Every line in the records below between the one holding "[727,168,809,184] constantly :)" and the one holding "[839,558,881,574] post :)", inclusive, is to be set down exactly; all other lines are to be left out.
*** Opening of DATA TO EXAMINE ***
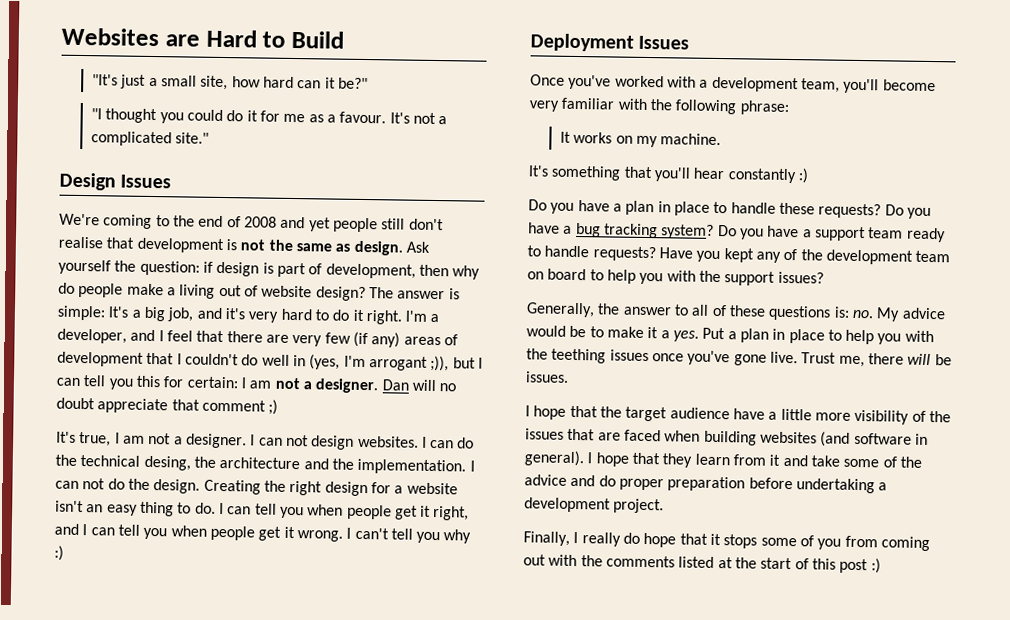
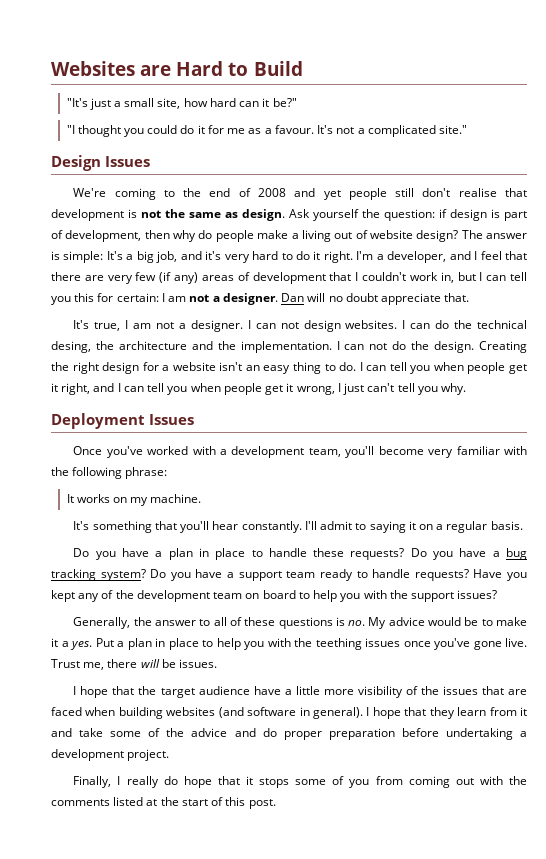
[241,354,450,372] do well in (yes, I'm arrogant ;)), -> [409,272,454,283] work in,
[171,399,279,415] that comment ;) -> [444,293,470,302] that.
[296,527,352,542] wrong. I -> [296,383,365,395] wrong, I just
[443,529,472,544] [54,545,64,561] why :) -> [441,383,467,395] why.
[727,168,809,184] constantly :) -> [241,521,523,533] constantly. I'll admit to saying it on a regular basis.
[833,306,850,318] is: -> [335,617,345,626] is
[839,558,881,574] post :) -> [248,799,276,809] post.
*** Close of DATA TO EXAMINE ***
*** Opening of DATA TO EXAMINE ***
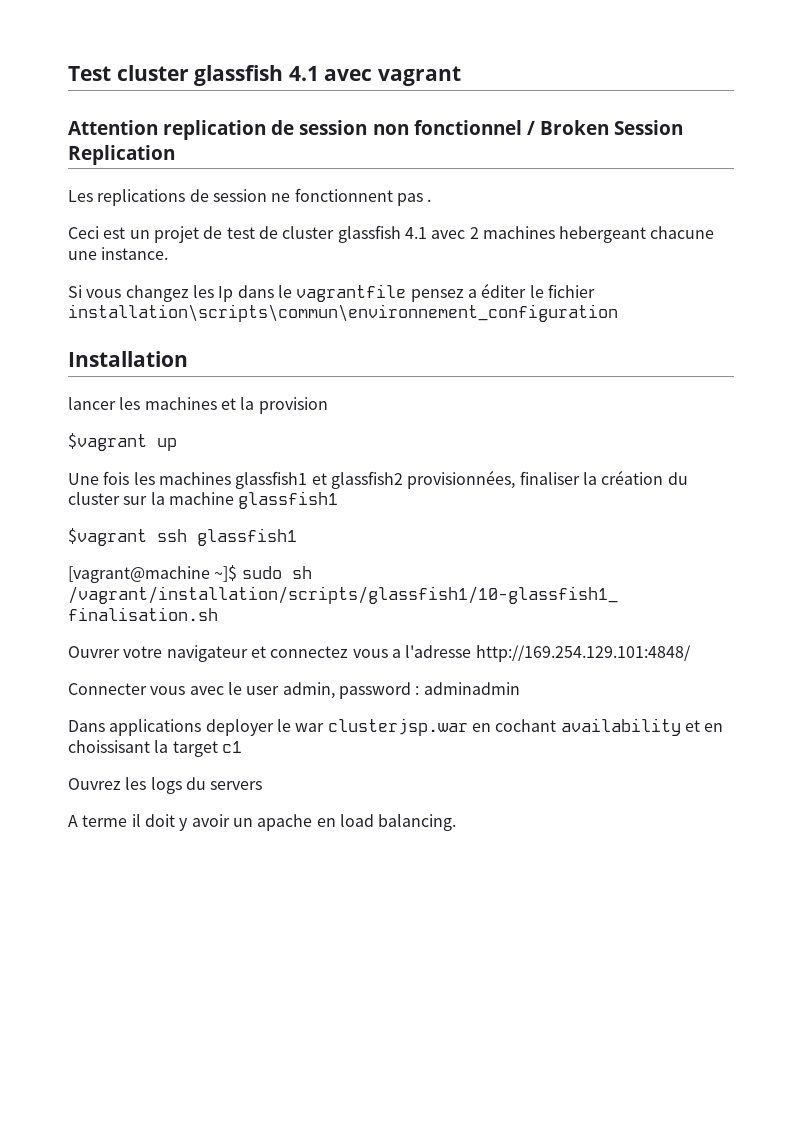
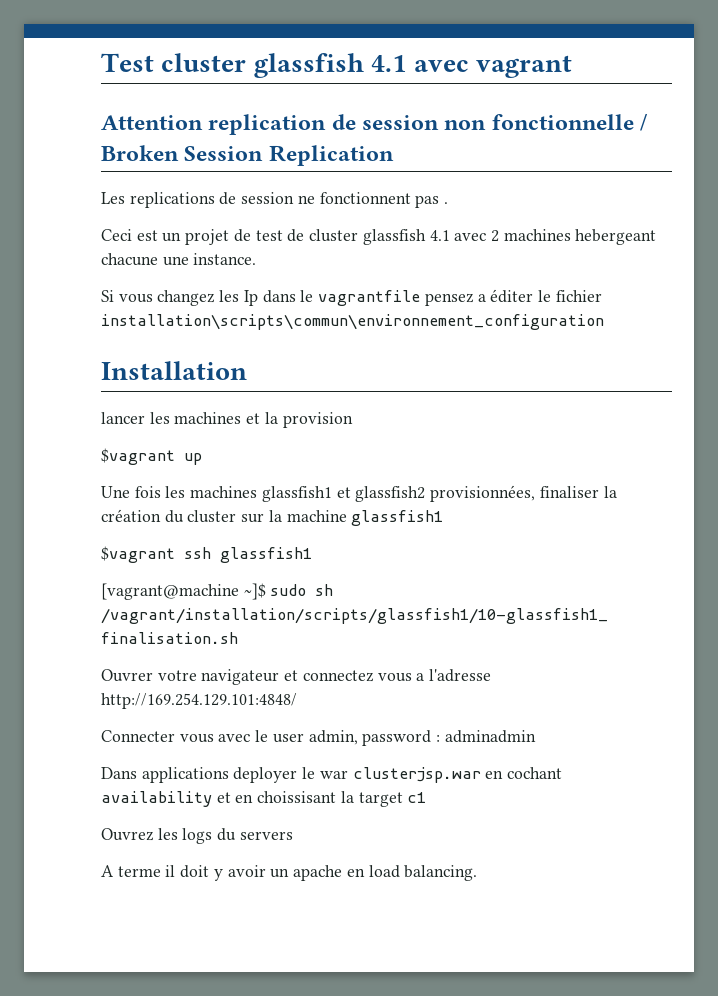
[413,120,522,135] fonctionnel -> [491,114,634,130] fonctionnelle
*** Close of DATA TO EXAMINE ***
**WRITTEN ANSWER**.
[727,168,809,184] constantly :) -> [241,521,523,533] constantly. I'll admit to saying it on a regular basis.
[833,306,850,318] is: -> [335,617,345,626] is
[839,558,881,574] post :) -> [248,799,276,809] post.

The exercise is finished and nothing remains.